AutorIn: Stefan Wacker | 1. April 2021 | Kategorie: Kollaboration
Personas sind das CX-Werkzeug, das am kontroversesten diskutiert wird, so meine Erfahrung aus Kundenprojekten.
Manchen helfen sie sofort und dort lösen sie viele neue Denkprozesse und Lösungsansätze aus. Und bei anderen erzeugen sie einen regelrechten Widerstand, so dass die Arbeit mit Personas jeglichen Flow im Keim zu ersticken droht.
Tipps für die Arbeit mit Personas
Für den ersten Fall gebe ich unten noch ein Beispiel aus meiner Praxis. Doch zunächst einige Tipps, die erfahrungsgemäß die Arbeit mit Personas erleichtern:
- Iterativ vorgehen. Wie bei allen Tools ist es auch bei Personas sinnvoll, mit einem ersten groben Wurf zu starten, mit diesem zu arbeiten und ihn dann schrittweise zu verfeinern, wo es uns nützt.
- Weniger ist mehr. Häufig gibt es die Befürchtung, nicht ausreichend zu differenzieren oder nicht das ganze Bild abzudecken und so entstehen zu viele Personas. Dann geht der Nutzen von Archetypen verloren. Natürlich sind Personas Vereinfachungen – wie jedes Modell. Doch diese Vereinfachungen sollen uns ja dabei helfen, wesentliche Erkenntnisse zu gewinnen und uns auf diese zu fokussieren.

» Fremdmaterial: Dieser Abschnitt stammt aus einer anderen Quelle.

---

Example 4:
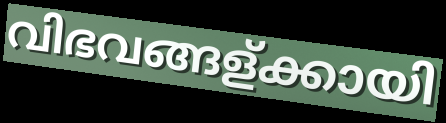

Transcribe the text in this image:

വിഭവങ്ങള്ക്കായി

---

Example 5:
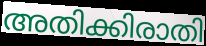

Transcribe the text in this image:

അതിക്കിരാതി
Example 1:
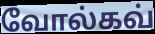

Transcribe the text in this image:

வோல்கவ்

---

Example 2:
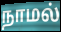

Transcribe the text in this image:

நாமல்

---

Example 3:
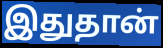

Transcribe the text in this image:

இதுதான்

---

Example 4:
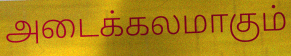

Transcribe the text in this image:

அடைக்கலமாகும்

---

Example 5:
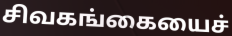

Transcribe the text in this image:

சிவகங்கையைச்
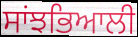
ਸਾਂਝਭਿਆਲੀ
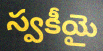
స్వకీయై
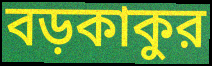
বড়কাকুর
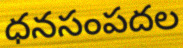
ధనసంపదల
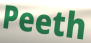
Peeth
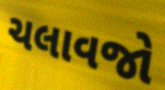
ચલાવજો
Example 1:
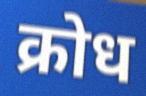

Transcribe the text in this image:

क्रोध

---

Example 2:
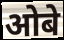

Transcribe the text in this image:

ओबे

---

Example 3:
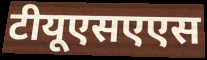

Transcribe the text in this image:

टीयूएसएएस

- Redundanzen vermeiden. Viele Abteilungen, viele Projekte, viele Berater (!) führen oft zu vielen Persona-Ansätzen. Selbstverständlich ist es viel einfacher, sich schnell eigene Personas zu entwickeln. Die passen dann zu den eigenen Vorlieben und Denkmustern und unsere Welt bleibt in Ordnung. Nur hat sie nicht mehr so viel mit der Realität zu tun. Es sind überall, an jedem Touchpoint, doch die gleichen Kunden, auf die wir treffen. Und im CX-Management geht es gerade darum, Silos zu überwinden. Und diese Silos sind fast immer „Denk-Silos“. Oft löst der Prozess des gemeinsamen Diskutierens über Personas schon die entscheidenden Erkenntnisse aus. (Siehe mein Praxisbeispiel unten.) Das ist mühsam. Aber es ist CX-Management.

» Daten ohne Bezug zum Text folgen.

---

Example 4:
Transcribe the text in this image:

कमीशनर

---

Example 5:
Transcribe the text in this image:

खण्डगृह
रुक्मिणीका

- Sichtbarkeit herstellen. Die meisten Personas leben in Schubladen. Und irgendwann erinnert sich mal jemand an sie und holt sie wieder hervor. Den Aufwand für diese Personas sollten wir uns tatsächlich sparen. Personas sollen uns eine Orientierung geben, um uns in unserer Wertschöpfung immer wieder an ihnen auszurichten. Dazu müssen sie präsent sein. Das lässt sich kreativ gestalten und wir brauchen sie dazu auch nicht in Hochglanz. Es soll ja Teams geben, die für die wichtigste Persona immer einen Stuhl im Meeting freihalten. Heute wäre das dann wohl ein Avatar in unseren Zoom-Konferenzen.
Und hier mein Praxisbeispiel
In einem Service Design Projekt, in dem es darum ging, neue bzw. bessere Angebote für die Kunden zu entwickeln, hätten wir im Grunde schon nach der Erarbeitung der Personas aufhören können. Denn durch die Zuammenarbeit mehrerer Bereiche und den „Zwang“, sich auf gemeinsame Personas zu einigen, wurde deutlich: das größte vertriebliche Potenzial liegt beim Kunden bei einer Gruppe von Mitarbeitern, die noch niemand im Auge hatte, nämlich bei den Qualitätsmanagern.
Alle Anstrengungen fokussierten sich bisher auf die Techniker als Ansprechpartner, die aber völlig andere Bedürfnisse hatten. Für sie sollte der Prozess bequem, schnell, ohne großes eigenes Zutun vonstatten gehen. Die Qualitätsmanager legten Wert auf Dokumentation, auf Zertifizierungen, auf persönliches Renommee. Beide Gruppen also wichtig, aber beide mit völlig unterschiedlichen Bedürfnissen. Hinzu kam in diesem Fall, dass die Qualitätsmanager bislang völlig übersehen wurden, aber sogar mehr Einfluss hatten. Den Erfolg dieser Arbeit mit Personas können Sie sicher leicht abschätzen.